**DATA FOR THE TASK**
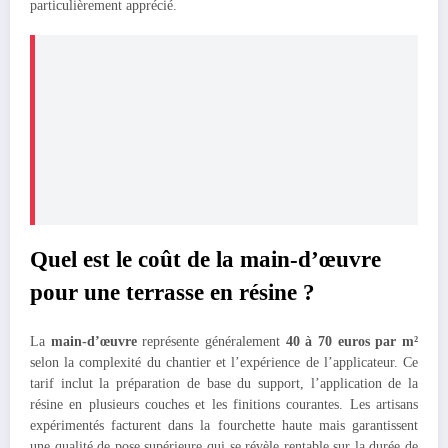
particulièrement apprécié.
Quel est le coût de la main-d’œuvre
pour une terrasse en résine ?
La
main-d’œuvre
représente généralement
40 à 70 euros par m²
selon la complexité du chantier et l’expérience de l’applicateur. Ce
tarif inclut la préparation de base du support, l’application de la
résine en plusieurs couches et les finitions courantes. Les artisans
expérimentés facturent dans la fourchette haute mais garantissent
une qualité de pose supérieure qui se révèle rentable sur la durée de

**TASK INSTRUCTIONS**
Transcribe every one of the lines above word for word, leaving out the pictures.

**OUTPUT FOR THIS TASK**
particulièrement apprécié.
Quel est le coût de la main-d’œuvre
pour une terrasse en résine ?
La
main-d’œuvre
représente généralement
40 à 70 euros par m²
selon la complexité du chantier et l’expérience de l’applicateur. Ce
tarif inclut la préparation de base du support, l’application de la
résine en plusieurs couches et les finitions courantes. Les artisans
expérimentés facturent dans la fourchette haute mais garantissent
une qualité de pose supérieure qui se révèle rentable sur la durée de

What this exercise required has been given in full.